• [Exercise material]
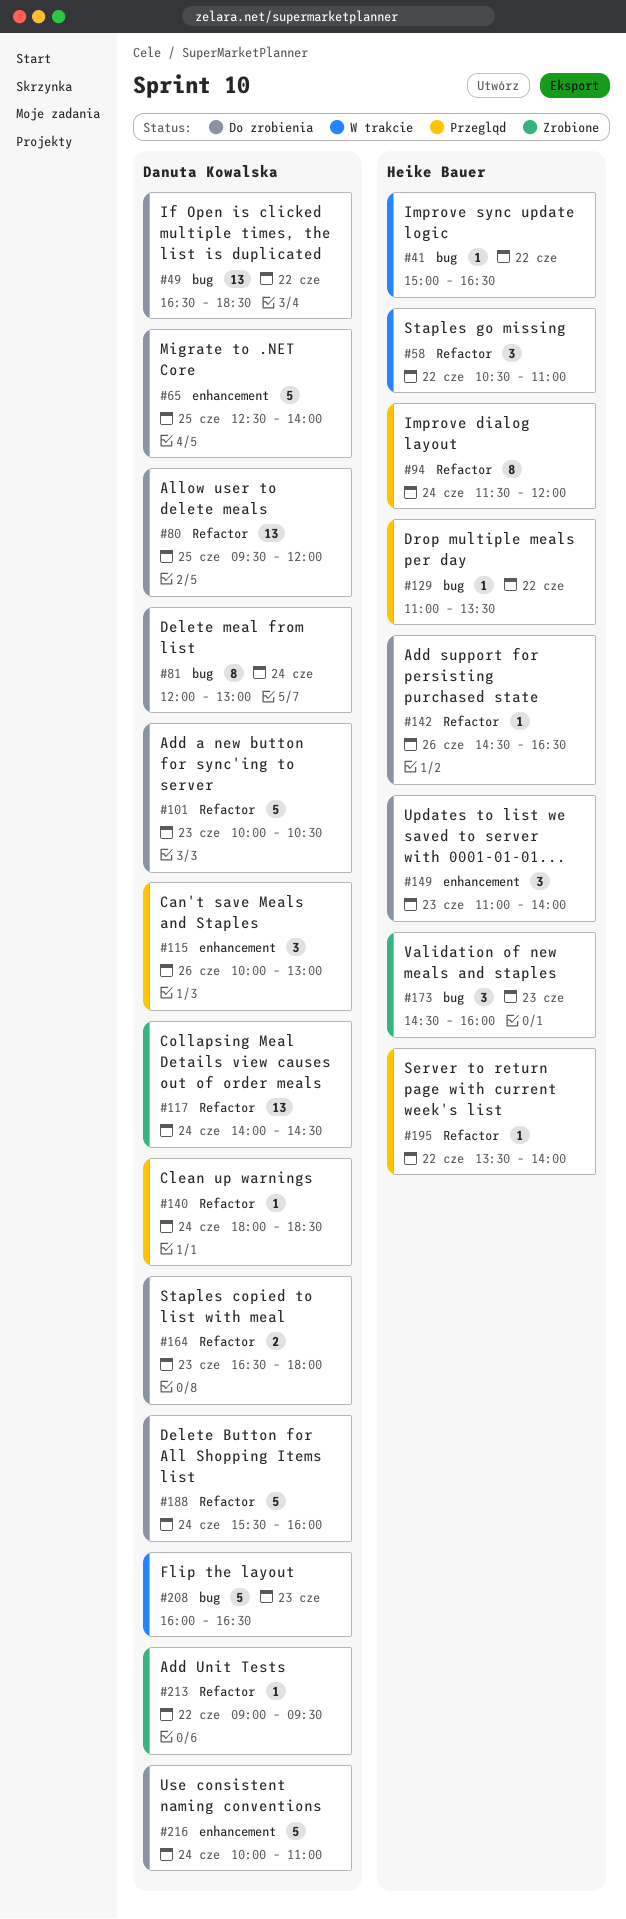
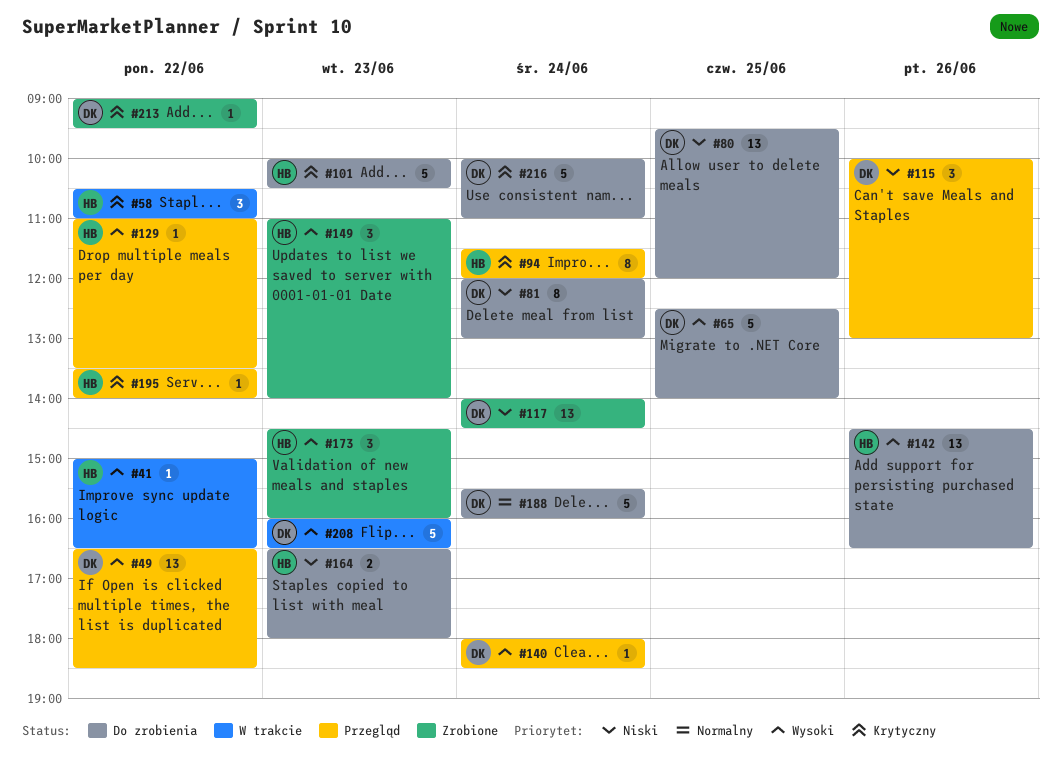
#49, status: Do zrobienia -> Przegląd
#101, owner: Danuta Kowalska -> Heike Bauer
#142, estimate: 1 -> 13
#149, status: Do zrobienia -> Zrobione
#164, owner: Danuta Kowalska -> Heike Bauer

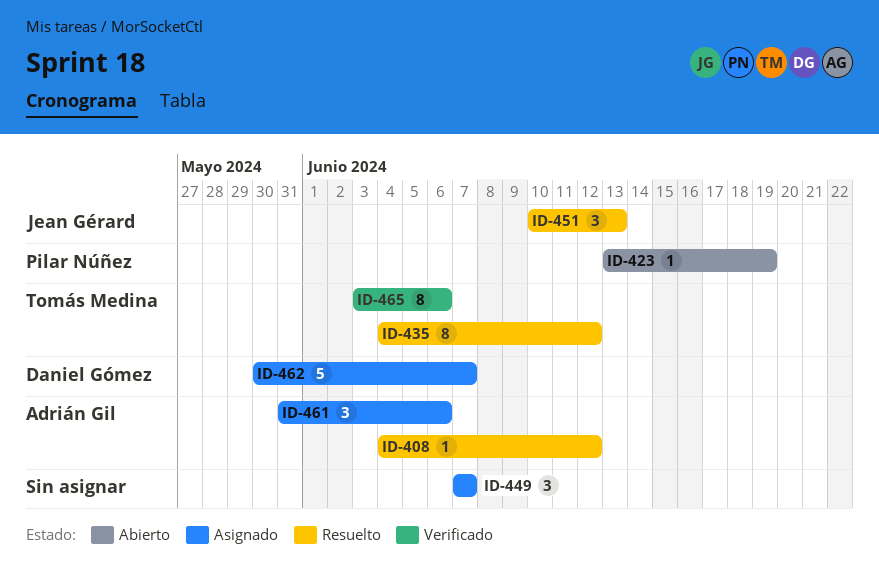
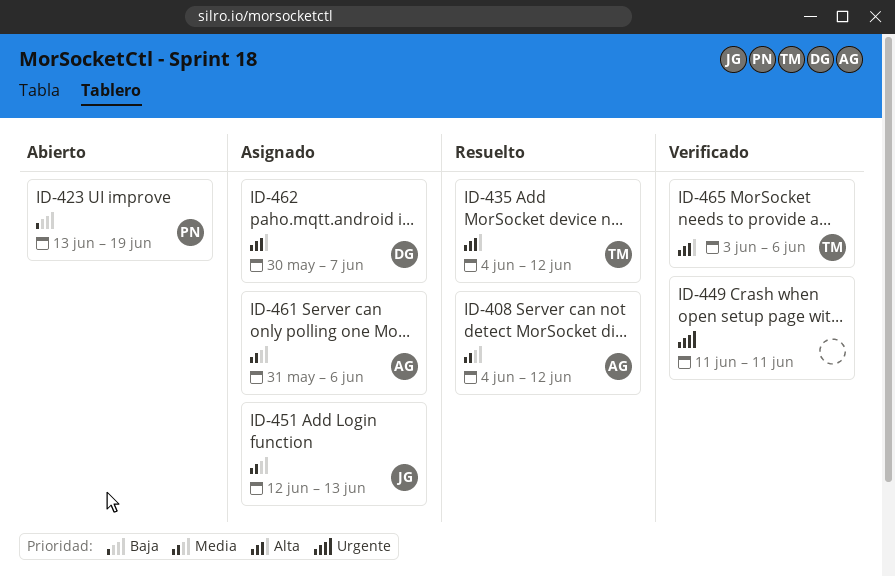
ID-449, status: Asignado -> Verificado
ID-449, start: Jun 7 -> Jun 11
ID-449, due: Jun 7 -> Jun 11
ID-451, status: Resuelto -> Asignado
ID-451, start: Jun 10 -> Jun 12

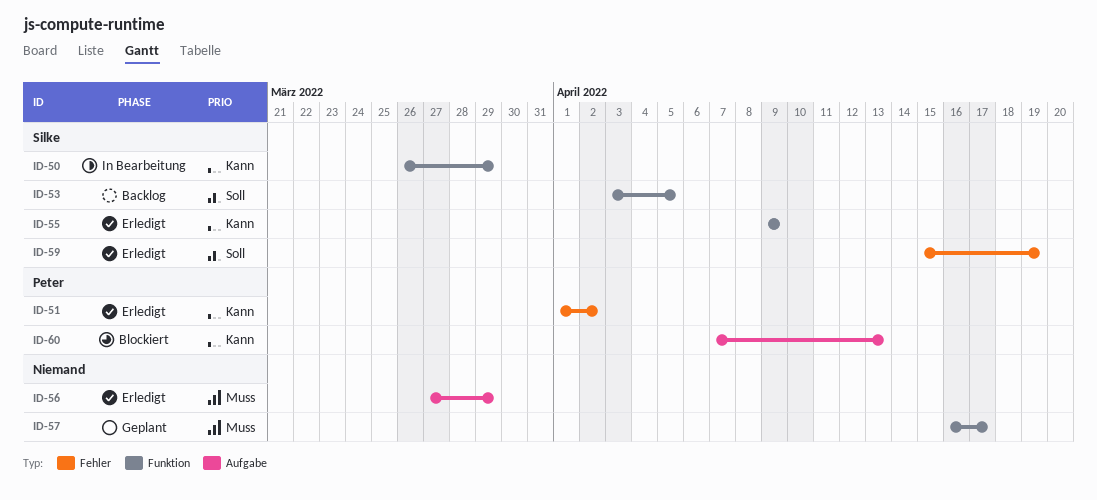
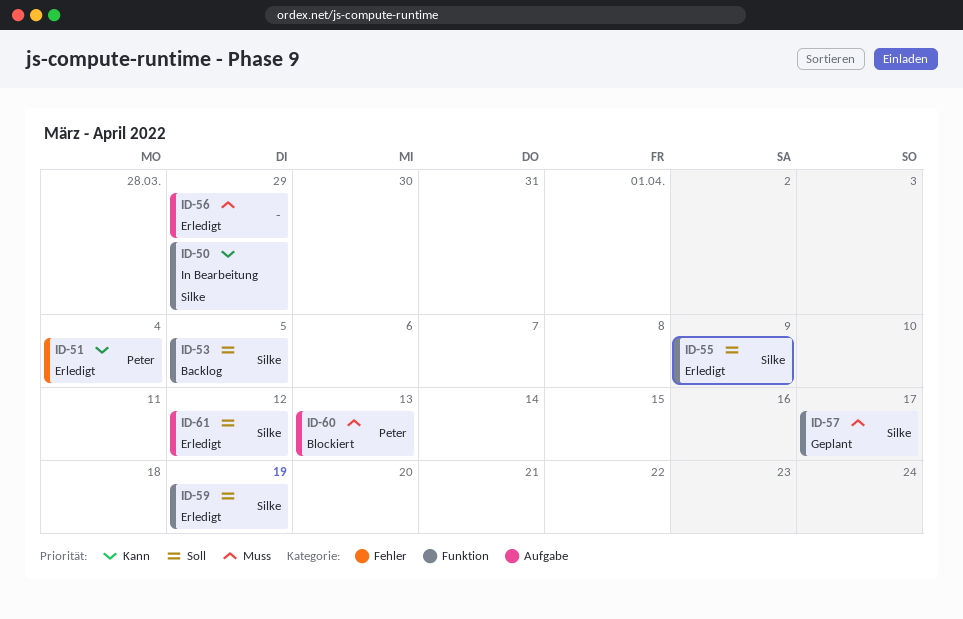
ID-51, due: Apr 2 -> Apr 4
ID-55, priority: Kann -> Soll
ID-57, owner: none -> Silke
ID-59, label: Fehler -> Funktion
ID-60, priority: Kann -> Muss
ID-61: none -> present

• [Your assignment] From the line that contains "ID-59, label: Fehler -> Funktion" down to the last line of the listing above, repeat each line exactly, and include nothing else.

• [Completed task]
ID-59, label: Fehler -> Funktion
ID-60, priority: Kann -> Muss
ID-61: none -> present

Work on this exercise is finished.